The MOVAPD (move aligned packed double-precision floating-point) instruction transfers a 128-bit packed double-precision floating-point operand from memory to an XMM register or vice versa, or between XMM registers. The memory address must be aligned to a 16-byte boundary; if not, a general-protection exception (GP#) is generated.

The MOVUPD (move unaligned packed double-precision floating-point) instruction transfers a 128-bit packed double-precision floating-point operand from memory to an XMM register or vice versa, or between XMM registers. Alignment of the memory address is not required.
Posted on 2004-07-15 17:18:23 by f0dder
thanks for replying fodder. all data used in my prog is aligned to 16 bits. If the alignment was a problem I would have expected the error to occur on the first block in the loop. Thanks again

Liamo
Posted on 2004-07-15 17:28:26 by Liamo
16 bytes, you mean :) - and since you do an access to 8], well, that causes an unaligned reference. I haven't worked much with SSE or SSE2 code, but it seems somewhat wasteful that you load from +8, since you've already loaded that data previously? Isn't there some shuffling/unpacking/whatever thingamajig you can use instead? - there's plenty of SSE registers for temp usage :)
Posted on 2004-07-15 17:34:47 by f0dder
Thanks again fodder

I will try out the alignment by 8 and get back to you. The data being loaded is from two large vectors of data. Each element, a double, has to be worked on independent of the rest.

Thanks again
Liamo
Posted on 2004-07-15 17:42:09 by Liamo
Sorry for my ignorance if I'm wrong - as I said I haven't worked much with SSE, I haven't looked much at your problem, and it's late night. Now with this disclaimer to avoid evil flames, let me try...

When you do movapd, you get two 64bit doubles from memory into your XMM. mulpd then multiplies so that, if I understand correctly, you get


mulpd xmm1, xmm2:
xmm1.high = xmm1.high * xmm2.high
xmm1.low = xmm1.low * xmm2.low


The same goes for addpd:


addpd xmm1, [edi]
xmm1.low = xmm1.low + REAL64 ptr [edi]
xmm1.high = xmm1.high + REAL64 ptr [edi+8]

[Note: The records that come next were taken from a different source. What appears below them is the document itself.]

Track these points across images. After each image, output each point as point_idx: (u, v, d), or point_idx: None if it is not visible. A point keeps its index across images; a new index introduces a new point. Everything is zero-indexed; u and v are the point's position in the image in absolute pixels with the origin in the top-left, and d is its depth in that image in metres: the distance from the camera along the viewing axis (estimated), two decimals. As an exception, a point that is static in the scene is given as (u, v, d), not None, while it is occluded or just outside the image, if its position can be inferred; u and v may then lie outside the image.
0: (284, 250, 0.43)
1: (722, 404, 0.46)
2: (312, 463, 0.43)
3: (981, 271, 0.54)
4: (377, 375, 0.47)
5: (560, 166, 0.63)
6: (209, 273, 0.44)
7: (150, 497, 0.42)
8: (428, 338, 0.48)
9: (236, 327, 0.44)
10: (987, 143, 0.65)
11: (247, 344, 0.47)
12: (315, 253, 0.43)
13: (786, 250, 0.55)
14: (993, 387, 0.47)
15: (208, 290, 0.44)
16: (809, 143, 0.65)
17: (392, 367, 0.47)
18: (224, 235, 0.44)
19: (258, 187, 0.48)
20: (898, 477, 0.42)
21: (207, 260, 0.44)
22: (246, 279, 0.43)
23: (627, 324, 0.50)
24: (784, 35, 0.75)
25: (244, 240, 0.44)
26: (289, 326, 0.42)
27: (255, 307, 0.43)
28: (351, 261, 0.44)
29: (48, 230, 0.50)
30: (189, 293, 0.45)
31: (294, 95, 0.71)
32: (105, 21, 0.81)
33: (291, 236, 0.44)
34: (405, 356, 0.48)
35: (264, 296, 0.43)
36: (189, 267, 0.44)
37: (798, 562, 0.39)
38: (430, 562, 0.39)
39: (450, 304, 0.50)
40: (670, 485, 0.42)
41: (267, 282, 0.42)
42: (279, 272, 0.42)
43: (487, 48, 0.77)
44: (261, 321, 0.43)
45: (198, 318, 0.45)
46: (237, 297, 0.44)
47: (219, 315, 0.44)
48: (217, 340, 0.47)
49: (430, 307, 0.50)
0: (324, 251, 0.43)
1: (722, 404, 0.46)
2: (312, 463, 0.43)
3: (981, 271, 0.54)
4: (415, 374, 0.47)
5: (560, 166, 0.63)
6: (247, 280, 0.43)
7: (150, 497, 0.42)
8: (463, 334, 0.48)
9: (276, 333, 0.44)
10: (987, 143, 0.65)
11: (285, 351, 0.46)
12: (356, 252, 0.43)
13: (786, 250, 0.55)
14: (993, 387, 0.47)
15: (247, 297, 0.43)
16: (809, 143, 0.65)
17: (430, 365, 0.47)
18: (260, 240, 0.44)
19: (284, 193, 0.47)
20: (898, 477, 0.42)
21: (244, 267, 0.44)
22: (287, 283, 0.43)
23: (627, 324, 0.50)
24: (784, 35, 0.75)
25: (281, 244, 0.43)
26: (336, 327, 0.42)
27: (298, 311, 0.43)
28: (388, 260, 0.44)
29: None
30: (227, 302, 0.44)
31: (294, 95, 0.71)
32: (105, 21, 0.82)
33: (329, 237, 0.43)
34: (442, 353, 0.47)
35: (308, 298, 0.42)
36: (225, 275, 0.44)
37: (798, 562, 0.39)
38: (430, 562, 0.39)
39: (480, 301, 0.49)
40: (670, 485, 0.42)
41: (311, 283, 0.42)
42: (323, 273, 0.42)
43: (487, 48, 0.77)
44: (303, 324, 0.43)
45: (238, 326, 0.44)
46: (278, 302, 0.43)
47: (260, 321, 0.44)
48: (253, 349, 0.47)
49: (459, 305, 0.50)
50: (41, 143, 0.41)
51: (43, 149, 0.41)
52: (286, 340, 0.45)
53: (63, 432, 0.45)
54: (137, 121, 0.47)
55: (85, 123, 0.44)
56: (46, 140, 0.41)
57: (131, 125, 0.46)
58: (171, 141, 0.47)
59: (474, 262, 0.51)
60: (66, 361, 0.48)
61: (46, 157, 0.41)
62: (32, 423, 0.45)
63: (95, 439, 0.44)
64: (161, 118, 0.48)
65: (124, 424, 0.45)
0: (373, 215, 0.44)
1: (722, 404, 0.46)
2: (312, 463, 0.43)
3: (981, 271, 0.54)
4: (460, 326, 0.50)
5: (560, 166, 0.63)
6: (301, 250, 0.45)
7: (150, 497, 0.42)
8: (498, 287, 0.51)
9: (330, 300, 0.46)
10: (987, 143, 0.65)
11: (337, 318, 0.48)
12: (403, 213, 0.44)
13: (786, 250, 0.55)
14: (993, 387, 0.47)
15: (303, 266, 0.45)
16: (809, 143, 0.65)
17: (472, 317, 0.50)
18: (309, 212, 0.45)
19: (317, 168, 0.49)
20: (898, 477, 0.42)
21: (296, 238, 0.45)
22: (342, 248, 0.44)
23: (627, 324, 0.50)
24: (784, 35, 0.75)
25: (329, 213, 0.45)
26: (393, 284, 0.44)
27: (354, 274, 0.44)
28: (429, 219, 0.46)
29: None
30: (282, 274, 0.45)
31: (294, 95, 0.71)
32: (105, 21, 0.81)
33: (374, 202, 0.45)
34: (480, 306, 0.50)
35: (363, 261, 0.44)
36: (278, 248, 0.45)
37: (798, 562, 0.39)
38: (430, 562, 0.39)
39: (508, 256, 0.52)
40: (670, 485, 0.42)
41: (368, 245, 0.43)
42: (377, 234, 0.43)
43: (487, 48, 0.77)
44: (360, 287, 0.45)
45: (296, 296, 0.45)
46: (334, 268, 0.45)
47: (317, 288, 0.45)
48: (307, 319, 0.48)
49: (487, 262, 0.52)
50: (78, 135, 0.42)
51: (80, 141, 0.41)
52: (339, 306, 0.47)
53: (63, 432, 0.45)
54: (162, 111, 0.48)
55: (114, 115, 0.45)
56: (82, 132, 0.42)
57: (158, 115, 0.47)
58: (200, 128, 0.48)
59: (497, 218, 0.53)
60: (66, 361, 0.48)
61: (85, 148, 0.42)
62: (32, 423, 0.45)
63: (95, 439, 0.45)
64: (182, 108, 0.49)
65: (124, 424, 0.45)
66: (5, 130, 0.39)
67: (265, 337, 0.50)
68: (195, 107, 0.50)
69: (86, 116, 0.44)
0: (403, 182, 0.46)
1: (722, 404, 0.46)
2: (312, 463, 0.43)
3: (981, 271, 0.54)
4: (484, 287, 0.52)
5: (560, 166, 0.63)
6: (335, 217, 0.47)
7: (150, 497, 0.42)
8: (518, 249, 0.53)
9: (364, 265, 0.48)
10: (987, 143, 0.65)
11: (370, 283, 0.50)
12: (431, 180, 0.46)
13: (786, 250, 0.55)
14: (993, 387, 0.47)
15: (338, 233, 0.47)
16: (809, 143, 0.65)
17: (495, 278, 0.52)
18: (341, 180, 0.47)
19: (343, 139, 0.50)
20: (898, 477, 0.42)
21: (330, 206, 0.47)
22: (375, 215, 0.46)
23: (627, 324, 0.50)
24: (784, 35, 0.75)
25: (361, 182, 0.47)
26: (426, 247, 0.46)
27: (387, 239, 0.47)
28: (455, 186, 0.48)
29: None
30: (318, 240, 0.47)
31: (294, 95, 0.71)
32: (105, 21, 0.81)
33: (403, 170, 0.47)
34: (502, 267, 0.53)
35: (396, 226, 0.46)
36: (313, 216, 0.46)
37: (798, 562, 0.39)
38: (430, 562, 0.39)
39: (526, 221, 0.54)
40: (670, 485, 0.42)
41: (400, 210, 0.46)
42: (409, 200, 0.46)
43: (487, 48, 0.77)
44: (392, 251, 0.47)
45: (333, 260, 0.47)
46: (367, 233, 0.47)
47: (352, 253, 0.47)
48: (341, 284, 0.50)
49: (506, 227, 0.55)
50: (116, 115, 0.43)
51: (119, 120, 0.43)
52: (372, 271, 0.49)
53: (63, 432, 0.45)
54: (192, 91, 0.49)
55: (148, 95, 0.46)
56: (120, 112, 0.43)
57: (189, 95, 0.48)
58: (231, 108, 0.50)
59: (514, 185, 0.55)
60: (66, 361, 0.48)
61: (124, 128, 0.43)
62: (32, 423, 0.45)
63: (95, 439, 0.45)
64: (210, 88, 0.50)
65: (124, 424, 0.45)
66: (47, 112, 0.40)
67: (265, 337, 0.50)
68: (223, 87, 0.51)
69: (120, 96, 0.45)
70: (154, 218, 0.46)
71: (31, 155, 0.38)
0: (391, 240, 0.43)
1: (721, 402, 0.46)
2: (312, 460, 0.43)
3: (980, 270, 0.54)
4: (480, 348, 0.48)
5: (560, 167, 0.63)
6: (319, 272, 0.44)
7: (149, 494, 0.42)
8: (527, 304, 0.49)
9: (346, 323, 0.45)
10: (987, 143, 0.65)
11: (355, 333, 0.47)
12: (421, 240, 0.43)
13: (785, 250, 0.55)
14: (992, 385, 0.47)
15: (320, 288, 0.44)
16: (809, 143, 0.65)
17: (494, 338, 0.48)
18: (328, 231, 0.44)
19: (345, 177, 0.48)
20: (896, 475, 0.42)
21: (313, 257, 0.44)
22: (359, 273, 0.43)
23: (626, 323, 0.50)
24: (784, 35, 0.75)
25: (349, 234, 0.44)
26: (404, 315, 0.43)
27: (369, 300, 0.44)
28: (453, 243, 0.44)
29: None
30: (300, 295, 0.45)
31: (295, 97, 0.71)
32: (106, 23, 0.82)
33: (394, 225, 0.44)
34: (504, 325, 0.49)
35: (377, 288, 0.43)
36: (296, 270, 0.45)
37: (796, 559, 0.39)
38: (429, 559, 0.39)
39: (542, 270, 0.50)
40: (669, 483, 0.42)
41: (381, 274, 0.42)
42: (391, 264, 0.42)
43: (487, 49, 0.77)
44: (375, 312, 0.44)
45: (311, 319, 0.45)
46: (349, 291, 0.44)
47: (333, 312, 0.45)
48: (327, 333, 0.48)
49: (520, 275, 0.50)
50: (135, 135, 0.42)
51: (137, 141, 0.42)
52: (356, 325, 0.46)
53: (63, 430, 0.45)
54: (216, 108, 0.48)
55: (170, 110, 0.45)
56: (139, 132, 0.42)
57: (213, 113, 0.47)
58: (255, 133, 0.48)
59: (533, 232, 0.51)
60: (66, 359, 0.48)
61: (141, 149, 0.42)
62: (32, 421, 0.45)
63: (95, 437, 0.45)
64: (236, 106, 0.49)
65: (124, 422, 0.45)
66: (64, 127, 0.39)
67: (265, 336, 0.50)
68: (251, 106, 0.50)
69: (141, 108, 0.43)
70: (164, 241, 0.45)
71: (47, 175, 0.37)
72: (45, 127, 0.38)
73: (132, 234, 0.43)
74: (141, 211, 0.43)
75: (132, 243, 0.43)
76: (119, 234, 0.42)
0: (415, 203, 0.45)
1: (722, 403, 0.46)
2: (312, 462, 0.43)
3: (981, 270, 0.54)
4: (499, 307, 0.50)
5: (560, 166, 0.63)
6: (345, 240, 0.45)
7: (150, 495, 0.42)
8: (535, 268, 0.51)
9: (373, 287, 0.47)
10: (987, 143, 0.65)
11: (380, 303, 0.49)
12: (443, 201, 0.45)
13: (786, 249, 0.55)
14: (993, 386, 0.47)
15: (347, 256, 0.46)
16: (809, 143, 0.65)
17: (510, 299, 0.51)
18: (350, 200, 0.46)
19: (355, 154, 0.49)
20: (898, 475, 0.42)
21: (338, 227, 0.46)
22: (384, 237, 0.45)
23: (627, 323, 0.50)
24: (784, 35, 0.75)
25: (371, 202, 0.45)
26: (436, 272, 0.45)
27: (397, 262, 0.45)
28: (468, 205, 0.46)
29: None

so... if I understand this correctly (which I probably don't :) ), you should be able to do something like:



movapd xmm1, [esi]
mulpd xmm1, xmm2
addpd xmm1, [edi]
movapd [edi], xmm1

and then add 16 to the esi and edi indexes (of course you could unroll this loop further, as there's spare registers and such.) - if you have only loaded a real64 into the low part of xmm2, you should of course load it to the high part as well.

There's probably a lot of optimizations to be made to this code, but this is what my brain can handle at this point in space and time ;)
Posted on 2004-07-15 18:13:44 by f0dder
Thanks again fodder

I feel stupid!!! I should have been shifting the index registers by 16 and not 8. Thanks for taking the time to go through the code like that. Its great to be able to talk to someone elese about it like this.

Thanks again
Liamo
Posted on 2004-07-15 18:20:40 by Liamo
Heh, and I felt stupid when writing the stuff - thought I had missed something bloody obvious :). Don't worry, this forum exists so we can learn from and help eachother. And sometimes the most obvious bugs can be the hardest to spot.

I'm sure some of the clever heads here could speed up your algo a lot, but at least it might work now :P
Posted on 2004-07-15 18:27:36 by f0dder